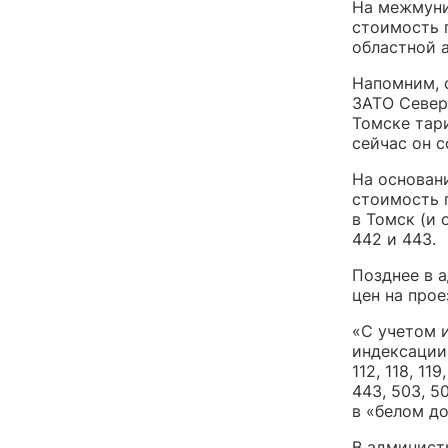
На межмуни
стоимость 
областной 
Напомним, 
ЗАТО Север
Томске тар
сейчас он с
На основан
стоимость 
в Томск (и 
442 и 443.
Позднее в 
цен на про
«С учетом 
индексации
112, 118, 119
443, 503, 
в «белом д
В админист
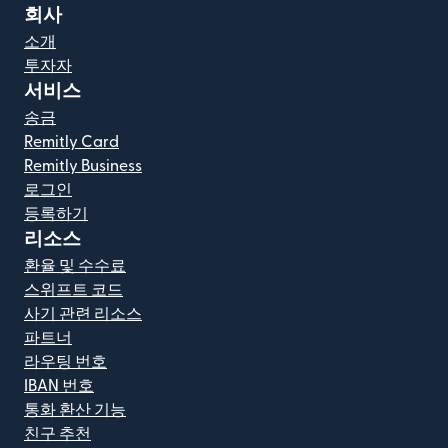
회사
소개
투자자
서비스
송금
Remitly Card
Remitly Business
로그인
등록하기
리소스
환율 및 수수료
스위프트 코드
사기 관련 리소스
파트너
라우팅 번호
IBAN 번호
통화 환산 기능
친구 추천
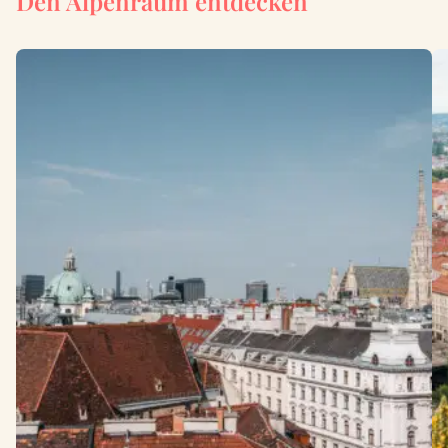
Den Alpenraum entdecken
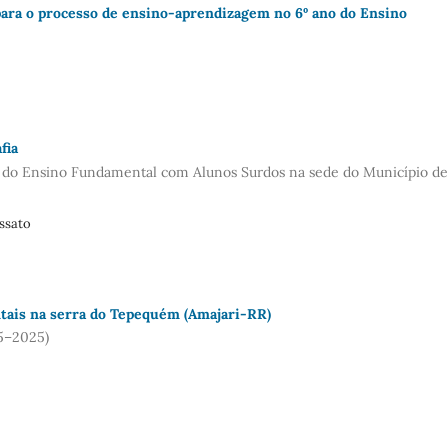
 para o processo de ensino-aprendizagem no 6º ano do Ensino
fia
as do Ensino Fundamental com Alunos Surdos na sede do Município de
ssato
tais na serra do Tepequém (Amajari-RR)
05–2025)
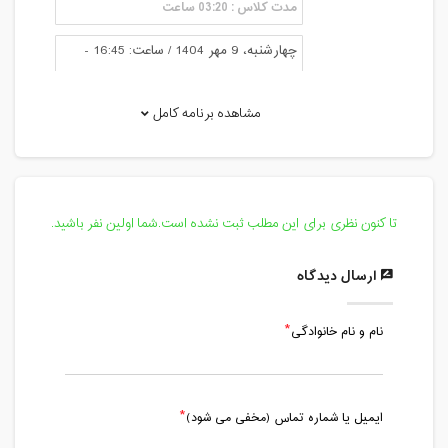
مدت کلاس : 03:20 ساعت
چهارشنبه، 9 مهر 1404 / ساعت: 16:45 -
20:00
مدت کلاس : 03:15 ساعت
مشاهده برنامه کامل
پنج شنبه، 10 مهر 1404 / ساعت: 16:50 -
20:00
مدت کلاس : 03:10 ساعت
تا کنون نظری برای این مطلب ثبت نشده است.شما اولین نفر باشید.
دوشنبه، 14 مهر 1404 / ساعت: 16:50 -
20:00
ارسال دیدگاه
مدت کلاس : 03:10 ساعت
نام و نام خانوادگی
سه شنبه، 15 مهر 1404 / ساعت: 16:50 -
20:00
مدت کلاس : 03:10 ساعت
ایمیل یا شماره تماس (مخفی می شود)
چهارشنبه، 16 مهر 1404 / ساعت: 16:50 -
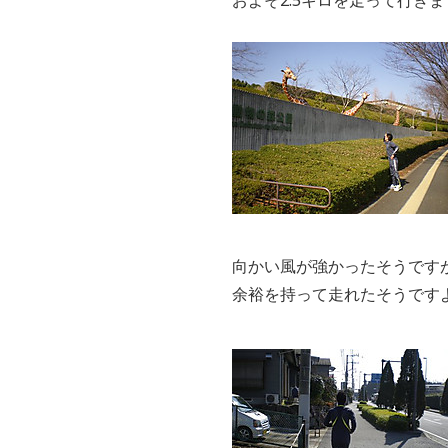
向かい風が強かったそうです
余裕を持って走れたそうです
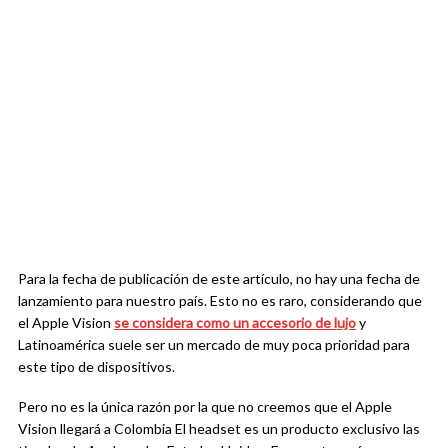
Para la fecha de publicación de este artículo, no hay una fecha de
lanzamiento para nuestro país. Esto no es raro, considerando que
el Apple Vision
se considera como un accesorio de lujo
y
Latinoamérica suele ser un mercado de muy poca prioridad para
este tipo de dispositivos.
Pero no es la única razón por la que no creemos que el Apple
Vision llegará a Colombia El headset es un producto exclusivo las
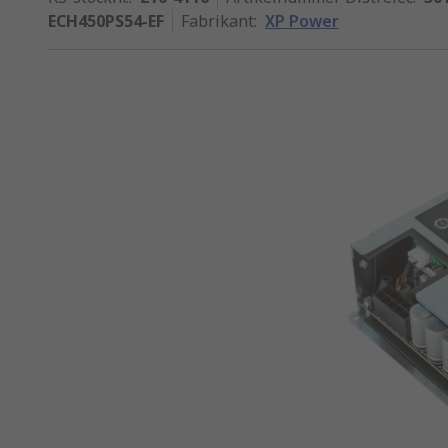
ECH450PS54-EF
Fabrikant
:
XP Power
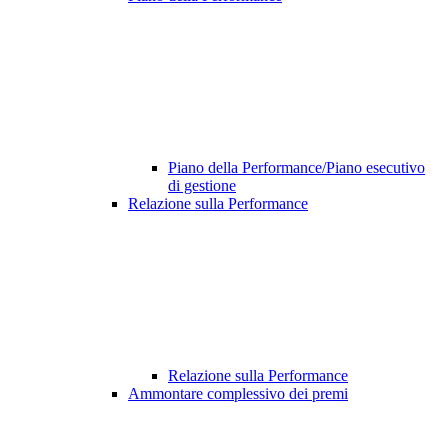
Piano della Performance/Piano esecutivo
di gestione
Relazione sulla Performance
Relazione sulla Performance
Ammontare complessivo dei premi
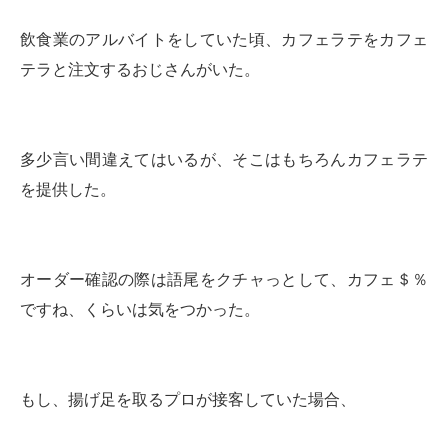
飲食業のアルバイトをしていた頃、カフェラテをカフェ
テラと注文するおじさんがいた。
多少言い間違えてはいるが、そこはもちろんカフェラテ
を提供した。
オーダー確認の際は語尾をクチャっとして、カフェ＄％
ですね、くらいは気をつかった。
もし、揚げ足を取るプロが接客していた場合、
──────────
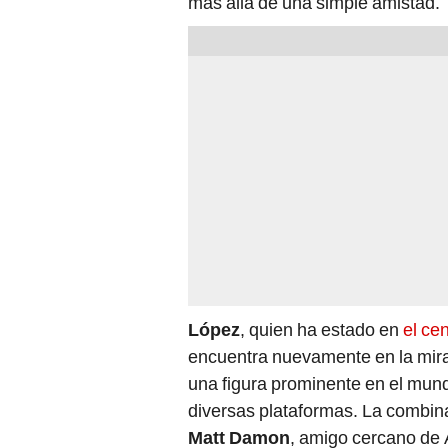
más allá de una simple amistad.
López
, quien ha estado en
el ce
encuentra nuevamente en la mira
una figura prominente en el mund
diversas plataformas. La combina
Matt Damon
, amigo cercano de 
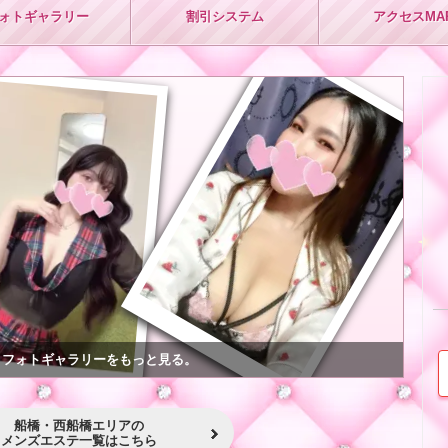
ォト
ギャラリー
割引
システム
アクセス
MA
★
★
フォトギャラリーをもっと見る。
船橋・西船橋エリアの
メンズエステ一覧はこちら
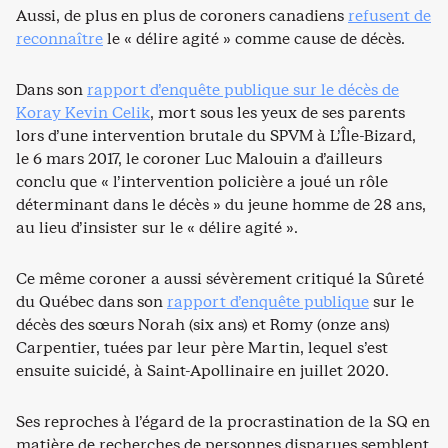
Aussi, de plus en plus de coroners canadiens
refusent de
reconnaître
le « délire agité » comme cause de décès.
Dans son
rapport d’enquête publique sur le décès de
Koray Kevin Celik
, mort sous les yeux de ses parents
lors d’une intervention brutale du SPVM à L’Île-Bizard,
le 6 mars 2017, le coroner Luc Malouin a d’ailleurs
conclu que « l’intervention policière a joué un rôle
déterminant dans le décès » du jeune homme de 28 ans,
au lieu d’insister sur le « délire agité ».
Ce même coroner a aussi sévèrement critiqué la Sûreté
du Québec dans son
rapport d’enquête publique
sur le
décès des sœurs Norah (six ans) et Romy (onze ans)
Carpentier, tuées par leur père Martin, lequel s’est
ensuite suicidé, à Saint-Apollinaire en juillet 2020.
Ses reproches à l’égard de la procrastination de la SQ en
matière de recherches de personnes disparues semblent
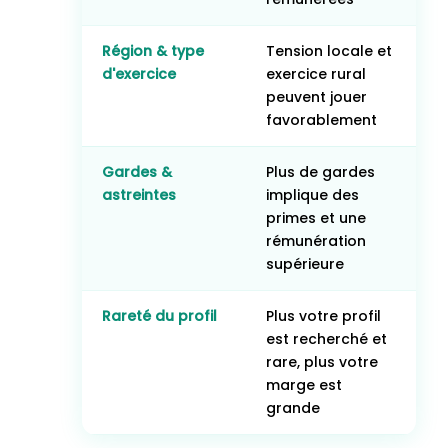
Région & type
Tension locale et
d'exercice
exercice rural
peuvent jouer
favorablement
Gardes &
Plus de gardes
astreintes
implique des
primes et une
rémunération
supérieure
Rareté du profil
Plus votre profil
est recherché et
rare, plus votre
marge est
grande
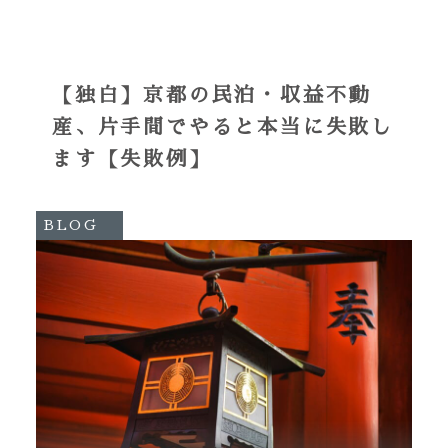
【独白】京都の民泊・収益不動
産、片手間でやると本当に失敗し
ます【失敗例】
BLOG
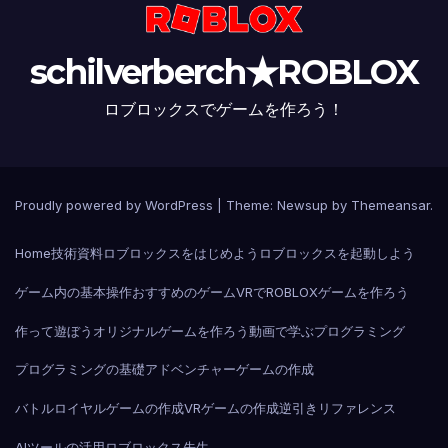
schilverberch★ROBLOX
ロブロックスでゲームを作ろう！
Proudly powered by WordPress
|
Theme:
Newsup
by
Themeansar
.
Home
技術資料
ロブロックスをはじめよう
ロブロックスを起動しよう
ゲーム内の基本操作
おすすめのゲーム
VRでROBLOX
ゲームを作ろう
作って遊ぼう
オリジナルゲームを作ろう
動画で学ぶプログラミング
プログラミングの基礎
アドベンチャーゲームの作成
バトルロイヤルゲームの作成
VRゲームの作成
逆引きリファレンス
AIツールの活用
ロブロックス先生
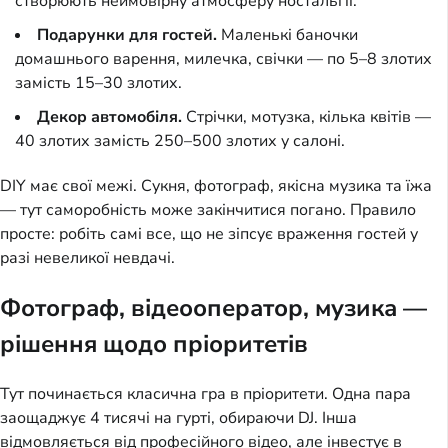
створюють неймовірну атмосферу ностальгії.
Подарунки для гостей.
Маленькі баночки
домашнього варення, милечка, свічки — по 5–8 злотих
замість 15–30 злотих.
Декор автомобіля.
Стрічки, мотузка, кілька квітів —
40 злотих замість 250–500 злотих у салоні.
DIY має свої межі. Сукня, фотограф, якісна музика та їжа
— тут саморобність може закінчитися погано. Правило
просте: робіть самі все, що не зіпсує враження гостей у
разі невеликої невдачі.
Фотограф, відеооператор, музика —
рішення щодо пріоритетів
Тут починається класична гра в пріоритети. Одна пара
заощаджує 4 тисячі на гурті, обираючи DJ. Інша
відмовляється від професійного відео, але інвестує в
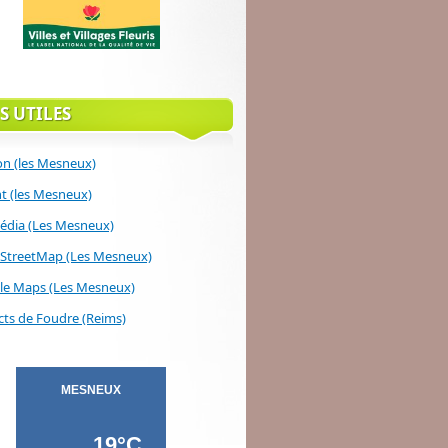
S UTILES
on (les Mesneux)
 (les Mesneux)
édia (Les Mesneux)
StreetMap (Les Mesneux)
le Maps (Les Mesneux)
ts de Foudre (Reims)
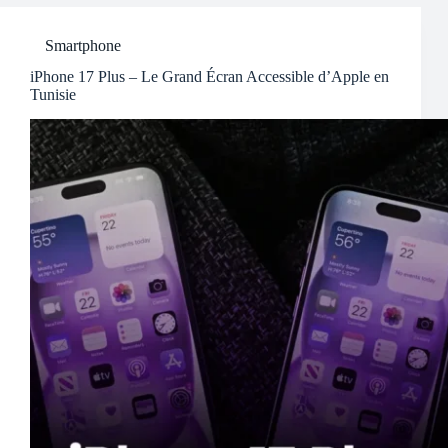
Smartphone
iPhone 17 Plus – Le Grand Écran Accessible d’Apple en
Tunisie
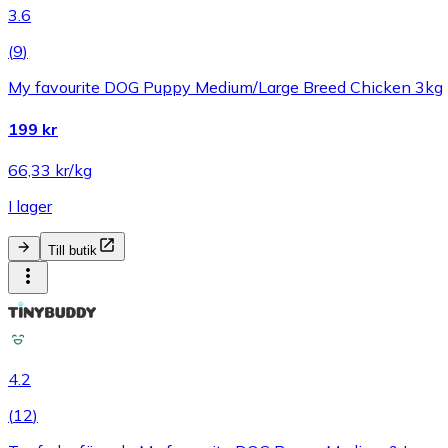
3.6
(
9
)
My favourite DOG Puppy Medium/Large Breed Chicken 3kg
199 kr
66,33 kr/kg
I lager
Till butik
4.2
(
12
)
──────────
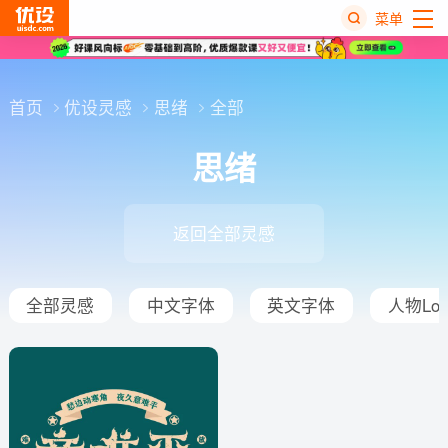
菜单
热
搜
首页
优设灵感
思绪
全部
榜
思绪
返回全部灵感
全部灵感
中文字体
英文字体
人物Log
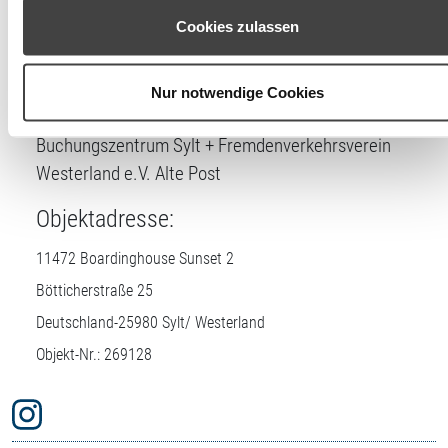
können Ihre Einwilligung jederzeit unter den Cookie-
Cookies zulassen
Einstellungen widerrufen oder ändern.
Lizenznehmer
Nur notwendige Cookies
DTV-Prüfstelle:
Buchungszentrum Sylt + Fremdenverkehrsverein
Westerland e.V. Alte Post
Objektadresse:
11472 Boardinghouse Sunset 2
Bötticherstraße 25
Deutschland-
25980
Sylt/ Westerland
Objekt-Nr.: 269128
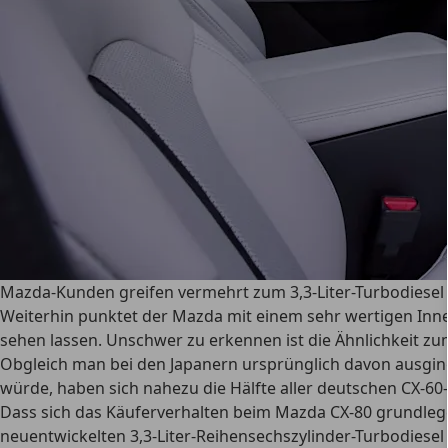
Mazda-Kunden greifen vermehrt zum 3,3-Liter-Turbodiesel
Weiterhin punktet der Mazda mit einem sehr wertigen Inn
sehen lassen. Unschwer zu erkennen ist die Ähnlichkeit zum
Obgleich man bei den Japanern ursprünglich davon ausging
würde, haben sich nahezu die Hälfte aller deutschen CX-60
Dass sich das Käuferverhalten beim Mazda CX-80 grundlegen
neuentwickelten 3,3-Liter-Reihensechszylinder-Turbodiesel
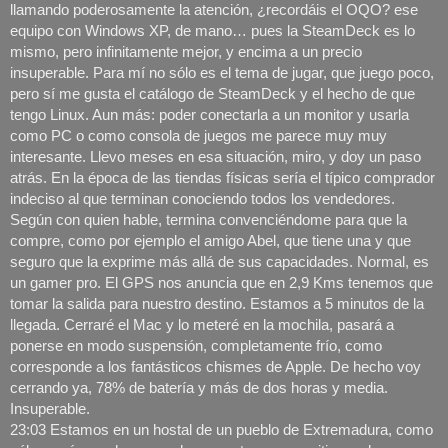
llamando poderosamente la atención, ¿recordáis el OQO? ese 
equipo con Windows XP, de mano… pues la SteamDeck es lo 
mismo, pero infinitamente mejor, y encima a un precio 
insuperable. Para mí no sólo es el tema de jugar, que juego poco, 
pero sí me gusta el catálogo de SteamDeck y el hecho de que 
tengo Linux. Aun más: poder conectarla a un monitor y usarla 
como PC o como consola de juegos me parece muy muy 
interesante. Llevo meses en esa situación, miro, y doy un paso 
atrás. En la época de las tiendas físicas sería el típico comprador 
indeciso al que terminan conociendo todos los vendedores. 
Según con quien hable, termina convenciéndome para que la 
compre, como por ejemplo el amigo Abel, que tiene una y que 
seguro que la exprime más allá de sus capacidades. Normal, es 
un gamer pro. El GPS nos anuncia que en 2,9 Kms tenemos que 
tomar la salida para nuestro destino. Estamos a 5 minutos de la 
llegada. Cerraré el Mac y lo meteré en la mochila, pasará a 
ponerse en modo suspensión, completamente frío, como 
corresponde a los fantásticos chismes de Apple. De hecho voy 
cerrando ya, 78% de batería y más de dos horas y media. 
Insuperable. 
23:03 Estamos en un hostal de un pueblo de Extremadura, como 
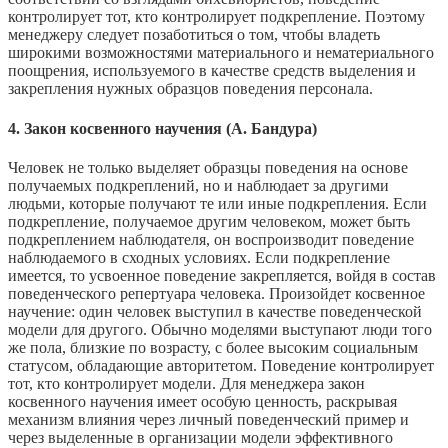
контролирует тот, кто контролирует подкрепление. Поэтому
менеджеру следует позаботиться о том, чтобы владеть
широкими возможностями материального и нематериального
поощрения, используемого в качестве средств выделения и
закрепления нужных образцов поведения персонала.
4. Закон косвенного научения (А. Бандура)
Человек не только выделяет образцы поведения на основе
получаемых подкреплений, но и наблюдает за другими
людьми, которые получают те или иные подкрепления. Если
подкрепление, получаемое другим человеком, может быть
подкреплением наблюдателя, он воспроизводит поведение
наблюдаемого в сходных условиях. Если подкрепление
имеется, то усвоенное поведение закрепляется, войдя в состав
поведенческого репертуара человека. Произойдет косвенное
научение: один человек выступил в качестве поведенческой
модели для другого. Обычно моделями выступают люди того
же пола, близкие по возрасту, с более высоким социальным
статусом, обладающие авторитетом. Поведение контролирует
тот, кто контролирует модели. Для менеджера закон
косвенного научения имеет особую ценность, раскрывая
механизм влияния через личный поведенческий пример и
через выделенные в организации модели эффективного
──────────
_Description of the task_
Only a number is expected: how many lines of the data include the string "enquête".

_Answer to this task_
2